I do not have the expertise to comment on the Martini theory; I merely observe that there are at least some other reputable scientists who say that it is complete tosh, or at least that there is no evidence to support it. We are expecting the snow and cold to go on for several days, and though London transport has coped very well so far, with few delays or cancellations, I can’t help brooding on my own amateur meteorological observations. I wish I knew more about what is going on, and why. It is time to consult once again the learned astrophysicist, Piers Corbyn.
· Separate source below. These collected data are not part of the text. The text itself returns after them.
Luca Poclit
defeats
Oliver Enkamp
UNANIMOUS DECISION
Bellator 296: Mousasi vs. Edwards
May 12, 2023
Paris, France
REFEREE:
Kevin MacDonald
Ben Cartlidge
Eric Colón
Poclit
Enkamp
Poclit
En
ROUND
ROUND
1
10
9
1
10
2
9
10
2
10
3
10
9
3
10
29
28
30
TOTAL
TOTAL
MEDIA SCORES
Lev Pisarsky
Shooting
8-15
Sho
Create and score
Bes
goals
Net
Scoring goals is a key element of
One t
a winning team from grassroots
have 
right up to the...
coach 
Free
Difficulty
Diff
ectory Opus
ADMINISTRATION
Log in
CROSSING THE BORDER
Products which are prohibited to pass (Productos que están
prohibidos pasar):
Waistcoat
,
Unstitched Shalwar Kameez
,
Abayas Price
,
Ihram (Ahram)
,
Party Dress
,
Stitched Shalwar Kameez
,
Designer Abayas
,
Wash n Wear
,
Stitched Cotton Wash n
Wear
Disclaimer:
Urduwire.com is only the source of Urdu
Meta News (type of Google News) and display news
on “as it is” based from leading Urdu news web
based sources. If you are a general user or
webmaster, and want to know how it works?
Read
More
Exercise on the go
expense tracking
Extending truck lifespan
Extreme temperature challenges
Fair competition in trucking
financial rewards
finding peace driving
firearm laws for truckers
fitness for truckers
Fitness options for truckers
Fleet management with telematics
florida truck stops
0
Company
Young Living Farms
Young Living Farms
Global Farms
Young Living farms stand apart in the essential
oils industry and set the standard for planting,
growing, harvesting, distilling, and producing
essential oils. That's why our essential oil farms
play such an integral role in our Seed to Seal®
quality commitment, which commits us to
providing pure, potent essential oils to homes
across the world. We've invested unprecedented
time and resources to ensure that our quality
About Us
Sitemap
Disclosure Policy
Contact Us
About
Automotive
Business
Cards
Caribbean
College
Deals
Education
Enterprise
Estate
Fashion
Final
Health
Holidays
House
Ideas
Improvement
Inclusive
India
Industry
Now Piers has a very good record of forecasting the weather. He has been bang on about these cold winters. Like JMW Turner and the Aztecs he thinks we should be paying more attention to the Sun. According to Piers, global temperature depends not on concentrations of CO2 but on the mood of our celestial orb. Sometime too bright the eye of heaven shines, said Shakespeare, and often is his gold complexion dimmed. That is more or less right. There are times in astronomical history when the Sun has been churning out more stuff — protons and electrons and what have you — than at other times. When the Sun has plenty of sunspots, he bathes the Earth in abundant rays.
When the solar acne diminishes, it seems that the Earth gets colder. No one contests that when the planet palpably cooled from 1645 to 1715 — the Maunder minimum, which saw the freezing of the Thames — there was a diminution of solar activity. The same point is made about the so-called Dalton minimum, from 1790 to 1830. And it is the view of Piers Corbyn that we are now seeing exactly the same phenomenon today.
Lower solar activity means – broadly speaking – that there is less agitation of the warm currents of air from the tropical to the temperate zones, so that a place like Britain can expect to be colder and damper in summer, and colder and snowier in winter. “There is every indication that we are at the beginning of a mini ice age,” he says. “The general decline in solar activity is lower than Nasa’s lowest prediction of five years ago. That could be very bad news for our climate. We are in for a prolonged cold period. Indeed, we could have 30 years of general cooling.”
Now I am not for a second saying that I am convinced Piers is right; and to all those scientists and environmentalists who will go wild with indignation on the publication of this article, I say, relax. I certainly support reducing CO2 by retrofitting homes and offices – not least since that reduces fuel bills. I want cleaner vehicles.
I am speaking only as a layman who observes that there is plenty of snow in our winters these days, and who wonders whether it might be time for government to start taking seriously the possibility — however remote — that Corbyn is right. If he is, that will have big implications for agriculture, tourism, transport, aviation policy and the economy as a whole. Of course it still seems a bit nuts to talk of the encroachment of a mini ice age.
But it doesn’t seem as nuts as it did five years ago. I look at the snowy waste outside, and I have an open mind.